Oh, happy day. Now: which car to choose?
But of course I was going to choose the red one, the Elfin. A hot-headed, unruly, uncontrollable little minx of a thing β hard, fast, snap-tempered and totally unrepentant. A kindred spirit for me, if ever there was one.
So I stepped over the cowl β glad the manager was gone, lest he caught a flash of my un-knickered box when my tight little skirt rose as I did so β and I sank into the driver's seat, loving how the cool tan leather hugged and cosseted me as though the seat was tailored to fit me personally. I fired it up, and the car came to life with a full-body shimmy and a rowling growl; not much in the way of a muffler between the big bent-eight and the exhausts, which in fact exited in pairs beneath each door. Oh what a car, what a car...
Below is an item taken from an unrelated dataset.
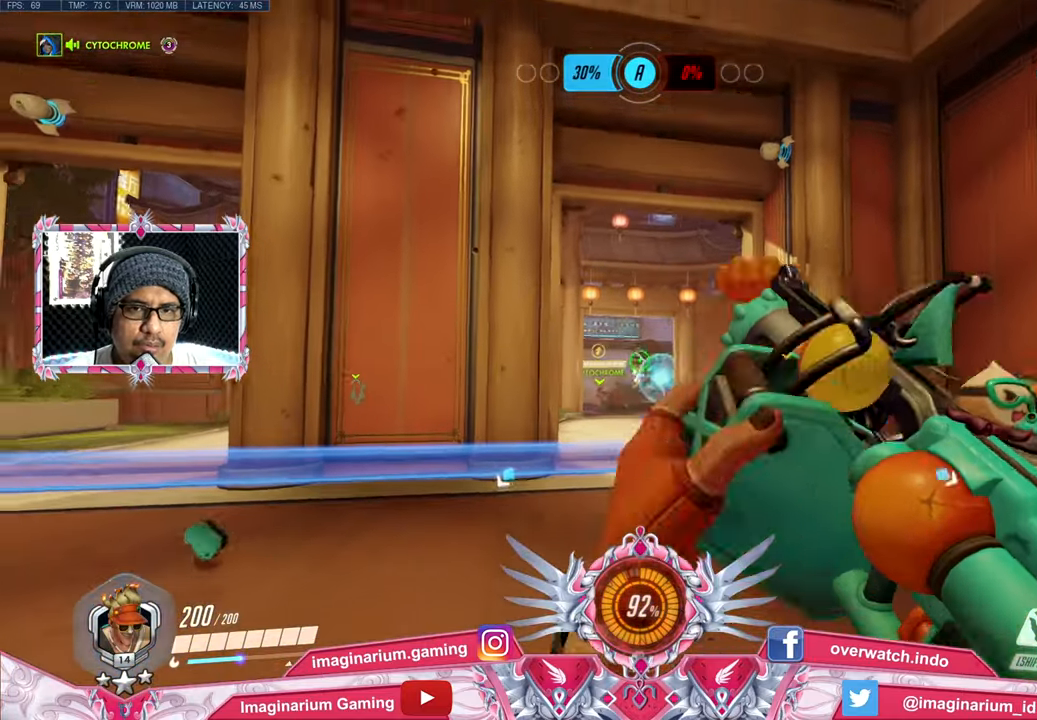
{"keys": ["d", "s"], "mouse": [], "events": [[117, "d", "down"]]}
...and waiting only momentarily to see that the remote-controlled garage door shut all the way on my new menagerie of play-things, it was with a whoop and a cheer that I tore out of the storage lot, tyres alight and engine roaring like a lion β just to make sure that the manager knew exactly what I thought of him.
Skeezy, grubby bastard.
***
I made it back to Mick's illicit pad in Warburton in record time, grinning from ear to ear all the way. When the Elfin was able to keep its tyres hooked up, it sprinted like a cheetah, bringing in the next corner like it was clawing down an antelope and squirming unhappily under brakes every time. Here was a car that loved to go fast and hated β absolutely hated β to slow down.
Thrilling from the rush of the drive, I parked the car brazenly and without a second thought in front of the house. I skipped up to the door, let myself back into the house and awaited the arrival of Andy the tech guy.
Hardly had I been five minutes in Mick's office, I heard a call from the front door β but it was not the voice I expected. "Mick?" called a female voice. "Hello?"
Up in Mick's office, I froze. 'Shit,' I thought.
"Miβick," the girl called again, rather playfully. "Come out come out. I know you're here, Mickey Mouse. You've left the Elfin out the front."